Las Vegas Sun

May 4, 2024

For Vegas, this low average is a good thing

Beyond the Sun

In a city accustomed to occupying the lower rung of national rankings, a new report by a Washington, D.C., think tank will come as something of a shocker, if not a morale boost.

The Brookings Institution report ranks Las Vegas in the upper echelon of the nation’s 100 largest metropolitan areas in terms of the relatively small “carbon footprint” it creates, the few miles its residents drive and the relatively small disparity between upper- and lower-income workers.

Mark Muro, policy director in Brookings’ Metropolitan Policy Program, said Las Vegas’ high rankings are partly related to its economic engine, the Strip, where clustered design is helping it stay viable at a time when the world struggles to deal with high energy costs.

“Las Vegas is profiting from the efficiencies of a dense entertainment core,” Muro said. “And as the cost of distance, of energy, goes up, that compactness and efficiency (are) becoming more and more valued.”

As a result, Las Vegas’ carbon footprint, a measure of carbon emissions, largely from vehicle exhaust, that contribute to global warming, is one of the best in the country, according to “MetroPolicy: Shaping a New Federal Partnership for a Metropolitan Nation,” the Brookings report being released today.

Another finding touches on a factor that long has figured into Las Vegas’ reputation as a good place to make a living.

“Income inequality is a growing issue across these metropolitan areas,” said Bruce Katz, director of the Brookings Metro Policy Program.

That inequality comes through in one of Katz’s most startling statistics: The top 300,000 wage earners in the United States earn as much as the bottom 350 million.”

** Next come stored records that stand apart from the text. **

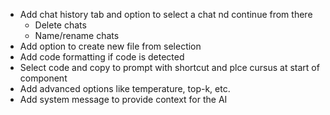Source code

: - Add chat history tab and option to select a chat nd continue from there
    - Delete chats
    - Name/rename chats
- Add option to create new file from selection
- Add code formatting if code is detected
- Select code and copy to prompt with shortcut and plce cursus at start of component
- Add advanced options like temperature, top-k, etc.
- Add system message to provide context for the AI

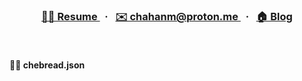 <h3 align="center">
  <a href="https://thisishaneum.com/resume">
    👨‍💻&nbsp;Resume
  </a>&nbsp;&nbsp;·&nbsp;&nbsp;
  <a href="mailto:chahanm@proton.me">
    ✉️&nbsp;chahanm@proton.me
  </a>&nbsp;&nbsp;·&nbsp;&nbsp;
  <a href="https://thisishaneum.com">
    🏠&nbsp;Blog
  </a>
</h3>

<br>

<h4>👋🏻 chebread.json</h4>

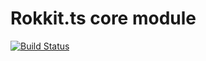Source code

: # Rokkit.ts core module

[![Build Status](https://travis-ci.com/rokkit-ts/rokkit.ts-core.svg?branch=master)](https://travis-ci.com/rokkit-ts/rokkit.ts-core)
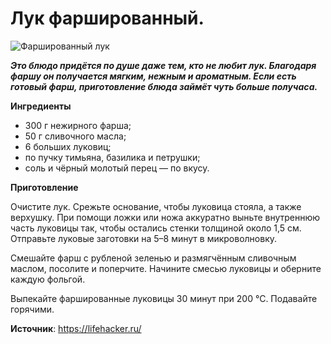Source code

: # Лук фаршированный.

![Фаршированный лук](/images/Kulinar/Second/farsh-luk.jpg 'Фаршированный лук')

_**Это блюдо придётся по душе даже тем, кто не любит лук. Благодаря фаршу он получается мягким, нежным и ароматным. Если есть готовый фарш, приготовление блюда займёт чуть больше получаса.**_

**Ингредиенты**

- 300 г нежирного фарша;
- 50 г сливочного масла;
- 6 больших луковиц;
- по пучку тимьяна, базилика и петрушки;
- соль и чёрный молотый перец — по вкусу.

**Приготовление**

Очистите лук. Срежьте основание, чтобы луковица стояла, а также верхушку. При помощи ложки или ножа аккуратно выньте внутреннюю часть луковицы так, чтобы остались стенки толщиной около 1,5 см. Отправьте луковые заготовки на 5–8 минут в микроволновку.

Смешайте фарш с рубленой зеленью и размягчённым сливочным маслом, посолите и поперчите. Начините смесью луковицы и оберните каждую фольгой.

Выпекайте фаршированные луковицы 30 минут при 200 °С. Подавайте горячими.

**Источник**: https://lifehacker.ru/

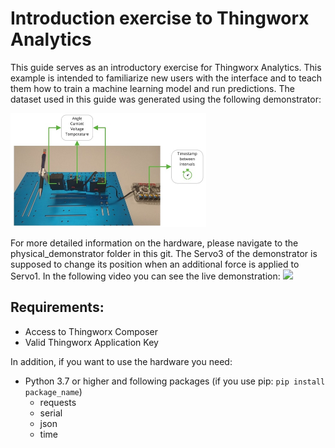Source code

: # Introduction exercise to Thingworx Analytics

This guide serves as an introductory exercise for Thingworx Analytics. This example is intended to familiarize new users with the interface and to teach them how to train a machine learning model and run predictions. 
The dataset used in this guide was generated using the following demonstrator:

<img src="/./misc/demonstrator_overview.jpg"  style="zoom: 50%;" />

For more detailed information on the hardware, please navigate to the physical_demonstrator folder in this git. 
The Servo3 of the demonstrator is supposed to change its position when an additional force is applied to Servo1. In the following video you can see the live demonstration:
<img src="/./misc/machine_learning_demo.gif" style="zoom:100%;" />



## Requirements:

- Access to Thingworx Composer
- Valid Thingworx Application Key

In addition, if you want to use the hardware you need:

- Python 3.7 or higher and following packages (if you use pip: `pip install package_name`)
  - requests
  - serial
  - json
  - time

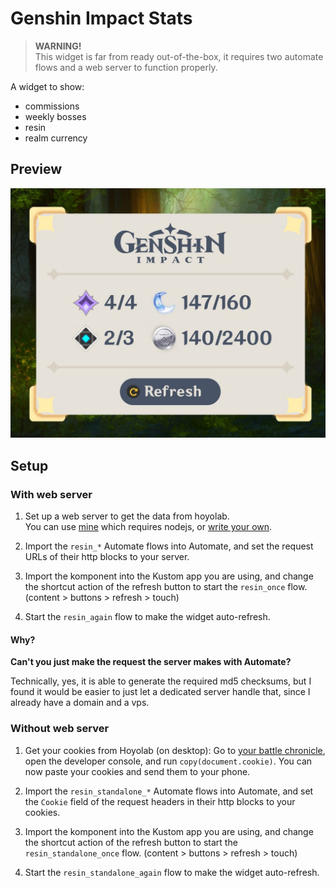 # Genshin Impact Stats

> **WARNING!**\
> This widget is far from ready out-of-the-box,
> it requires two automate flows
> and a web server to function properly.

A widget to show:
- commissions
- weekly bosses
- resin
- realm currency

## Preview

<img src="preview.jpg" width="540px"></img>

## Setup

### With web server
1. Set up a web server to get the data from hoyolab.\
   You can use [mine][server] which requires nodejs,
   or [write your own](server.md).

2. Import the `resin_*` Automate flows into Automate,
   and set the request URLs of their http blocks to your server.

3. Import the komponent into the Kustom app you are using,
   and change the shortcut action of the refresh button to
   start the `resin_once` flow.
   (content > buttons > refresh > touch)

4. Start the `resin_again` flow to make the widget
   auto-refresh.

#### Why?
**Can't you just make the request the server makes with Automate?**

Technically, yes, it is able to generate the required md5
checksums, but I found it would be easier to just let a
dedicated server handle that, since I already have a domain
and a vps.

### Without web server

1. Get your cookies from Hoyolab (on desktop):
   Go to [your battle chronicle][bc], open the developer console, and run `copy(document.cookie)`.
   You can now paste your cookies and send them to your phone.

2. Import the `resin_standalone_*` Automate flows into Automate,
   and set the `Cookie` field of the request headers in their http blocks to your cookies.

3. Import the komponent into the Kustom app you are using,
   and change the shortcut action of the refresh button to
   start the `resin_standalone_once` flow.
   (content > buttons > refresh > touch)

4. Start the `resin_standalone_again` flow to make the widget
   auto-refresh.



[server]: https://github.com/AroLeaf/resin-server
[bc]: https://act.hoyolab.com/app/community-game-records-sea/index.html#/ys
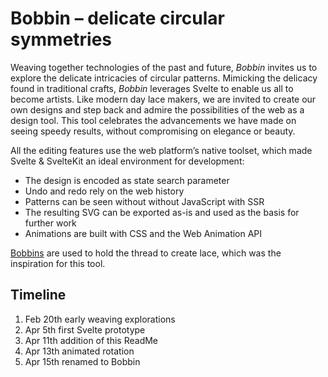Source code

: # Bobbin – delicate circular symmetries

Weaving together technologies of the past and future, _Bobbin_ invites us to explore the delicate intricacies of
circular patterns. Mimicking the delicacy found in traditional crafts, _Bobbin_ leverages Svelte to enable us all to
become artists. Like modern day lace makers, we are invited to create our own designs and step back and admire the
possibilities of the web as a design tool. This tool celebrates the advancements we have made on seeing speedy results,
without compromising on elegance or beauty.

All the editing features use the web platform’s native toolset, which made Svelte & SvelteKit an ideal environment for
development:

- The design is encoded as state search parameter
- Undo and redo rely on the web history
- Patterns can be seen without without JavaScript with SSR
- The resulting SVG can be exported as-is and used as the basis for further work
- Animations are built with CSS and the Web Animation API

[Bobbins](https://en.wikipedia.org/wiki/Bobbin_lace#Bobbins) are used to hold the thread to create lace, which was the
inspiration for this tool.

## Timeline

1. Feb 20th early weaving explorations
2. Apr 5th first Svelte prototype
3. Apr 11th addition of this ReadMe
4. Apr 13th animated rotation
5. Apr 15th renamed to Bobbin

“What has happened is globalization rewards a few very, very well,” he said. “We have an economy that does not share prosperity equally.”

Las Vegas, though, has one of the most narrow divides between high-income and low-income earners. When the disparity in wages between the upper 90 percent and the lower 10 percent in the same 100 cities was measured, Las Vegas’ difference was the fifth lowest.

To balance salaries nationwide, one of the directives Brookings supports will target the next president.

In 2010, the tax breaks enacted by President Bush and Congress will expire. Katz said the breaks, passed under the argument that they would stimulate economic growth, “benefited the very few, and we have not had the economic returns that were promised.”

If the tax breaks are eliminated, Brookings argues, the tax dollars should be used to “modernize” the earned income tax credit. The credit, under which low-income wage earners receive larger tax refunds, “has proven itself to be a social program that works,” Katz said.

“There’s a large portion of the American workforce working very hard day in and day out and unable to make ends meet, especially as prices on food and gas continue to rise,” he said.

One troubling aspect of the MetroPolicy report points to another fairly well-known fact about Las Vegas — that it has a relatively low percentage of residents with higher education degrees.

In 2006, of the 100 metropolitan areas measured, Las Vegas had the 94th-lowest percentage of residents with bachelor’s degrees. The average was 30.6 percent, with the Washington, D.C., area ranking No. 1 with 46.1 percent, more than twice Las Vegas’ 20.2 percent.

The percentage of those with high school diplomas in Las Vegas that same year was 82.9 percent, 82nd in the country. Madison, Wis., was first with 93.9 percent, and the 100 metropolitan city average was 84.9 percent.

“While the (income disparity) is somewhat muted, educational attainment is the baseline marker for future prosperity and future social mobility, and it is clearly a cause for concern,” Muro said.

Charter schools “and other forms of educational entrepreneurship” are “efforts not often properly stimulated,” Muro said.

The report also contends that metropolitan areas need to join forces — suburbs acting independently don’t work as well as several of them working together — to enlist the help of the federal government.

“Traditionally, education is the province of state and local activity,” Muro said. “But we see a role for strategic, limited, but game-changing federal funding and support, because this is clearly a crucial issue in most metro areas.”